◆ **TEXT SEGMENT**:

▼

Much of what is written below is borrowed from an article I wrote on brake pad selection, and a brake guide I wrote for a different forum. I believe it is important so I'm including it here.

One more item of interest would be an article I wrote on the track-worthiness of the C7 Z51 brakes when we first received our test car:
C7 Stingray Brake Analysis...are they track worthy?

One of the most interesting aspects of HPDE is the wide range of speeds and driver ability across run groups. As such, it's difficult to recommend a blanket brake solution for a C7 Stingray driven at an HPDE. As more and more people modify and drive these cars on tracks, we'll begin to get a better idea of what the typical and maximum brake demands will be. After countless discussions with customers on this topic over the years, I believe there a few key considerations when upgrading your brakes for an HPDE or Time Trial: Driver experience, track layout, vehicle configuration/modification, and tire choice. A careful examination of these factors in your personal situation should help guide you towards an acceptable brake solution. Keep in mind that all of these factors are related, and cannot be considered in isolation from one another.

Driver experience
If you've never driven anywhere but the street, your first couple of trips to the track will most likely not tax your brake system too heavily, right? Not exactly. You being a complete track newbie won't necessarily protect your stock brakes from near total destruction. Novice drivers may be easier on the brakes because their corner exit speeds are lower, their terminal speeds entering brake zones are therefore lower, and there's less kinetic energy being transferred into heat during a given stop. That said, novice track drivers also tend to stab wildly at the brakes, stay on the brakes too long, oscillate between on and off brake, and do all sorts of other things one would never expect! Novices also tend to drive with stability control turned on, which can lead to increased brake wear, particularly on the rear of the car. The end result can be some serious brake punishment. It's impossible to say that a novice driver will be fine on stock brake components based on track experience alone.

▲

◆ **TASK TO CARRY OUT**: Carry on the piece about choosing C7 Stingray brakes for track driving, starting right after its last sentence. You won't need the material that comes next.

◆ **PROVIDED DATA**:
▼

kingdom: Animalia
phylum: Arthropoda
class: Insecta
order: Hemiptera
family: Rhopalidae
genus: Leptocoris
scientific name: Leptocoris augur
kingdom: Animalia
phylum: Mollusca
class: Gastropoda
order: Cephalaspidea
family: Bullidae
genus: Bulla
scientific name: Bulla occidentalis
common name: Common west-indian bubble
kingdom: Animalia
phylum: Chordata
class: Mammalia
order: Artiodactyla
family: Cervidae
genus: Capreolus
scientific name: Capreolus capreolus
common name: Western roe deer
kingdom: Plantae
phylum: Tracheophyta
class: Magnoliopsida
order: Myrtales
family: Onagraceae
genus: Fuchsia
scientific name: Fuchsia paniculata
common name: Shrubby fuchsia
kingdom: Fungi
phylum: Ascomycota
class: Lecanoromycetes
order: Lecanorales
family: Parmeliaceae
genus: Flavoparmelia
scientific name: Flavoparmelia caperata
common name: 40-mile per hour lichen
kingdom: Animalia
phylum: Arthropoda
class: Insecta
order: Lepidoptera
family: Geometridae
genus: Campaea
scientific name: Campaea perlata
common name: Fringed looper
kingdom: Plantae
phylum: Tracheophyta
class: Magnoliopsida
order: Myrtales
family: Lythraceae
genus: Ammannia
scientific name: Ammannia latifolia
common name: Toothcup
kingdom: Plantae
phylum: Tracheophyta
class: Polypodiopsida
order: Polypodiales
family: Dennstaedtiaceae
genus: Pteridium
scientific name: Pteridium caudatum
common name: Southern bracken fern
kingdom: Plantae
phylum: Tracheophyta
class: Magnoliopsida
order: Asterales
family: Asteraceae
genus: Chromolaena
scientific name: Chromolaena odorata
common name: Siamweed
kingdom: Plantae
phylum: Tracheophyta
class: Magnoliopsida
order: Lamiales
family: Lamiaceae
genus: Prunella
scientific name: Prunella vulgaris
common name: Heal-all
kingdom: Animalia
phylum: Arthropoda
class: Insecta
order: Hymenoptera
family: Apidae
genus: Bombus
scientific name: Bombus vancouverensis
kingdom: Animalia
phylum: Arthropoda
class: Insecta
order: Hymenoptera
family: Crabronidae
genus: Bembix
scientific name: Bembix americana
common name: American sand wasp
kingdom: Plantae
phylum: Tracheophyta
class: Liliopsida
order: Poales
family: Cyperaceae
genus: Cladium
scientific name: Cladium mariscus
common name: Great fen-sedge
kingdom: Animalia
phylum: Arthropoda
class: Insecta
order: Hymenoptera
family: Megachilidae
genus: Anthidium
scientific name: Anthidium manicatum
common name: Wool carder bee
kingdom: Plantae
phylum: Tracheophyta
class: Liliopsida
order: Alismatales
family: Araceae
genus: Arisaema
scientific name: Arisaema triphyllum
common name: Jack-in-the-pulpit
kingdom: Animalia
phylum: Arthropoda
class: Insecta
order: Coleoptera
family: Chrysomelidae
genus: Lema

▲

◆ **RESULT FOR THIS EXERCISE**:
Track layout
Long straights followed by tight turns mean your car is decelerating from a very high speed to a very low speed, creating a high energy stop. The distance between stops will also impact the heat retained in your brakes. If a particular track layout has a steady succession of medium straights and tight turns, your brakes don't have much time to cool between stops. That means heat will continually build. Flowing tracks with long sweepers are much easier on brakes (think Willow Springs (big track)). Look closely at the track(s) you'll be driving to determine how demanding they will be on your brakes.

Vehicle configuration/modification
All else held equal, more massive, faster cars place a greater strain on the brake system in a brake zone. An Audi Allroad will require a much larger rotor as a heat sink than a Miata. The C7 Stingray falls somewhere between those two. If you strip 200lbs. out of your car (easier to accelerate), have a quality coilover system (higher cornering speeds), and add 40hp (greater acceleration), you're placing less demand on your brakes in terms of mass, but you'll need to slow down from higher speeds when entering turns.

Tire choice
Tire choice is one of the single greatest factors in determining which brake setup will work for you on the track. The stickier the tire, the more brake you can use, and the more heat you will generate. More grip = more heat. If you're running lower grip OEM, or if it rains at an event, you won't be able to generate as much grip, and you won't tax your brakes as much.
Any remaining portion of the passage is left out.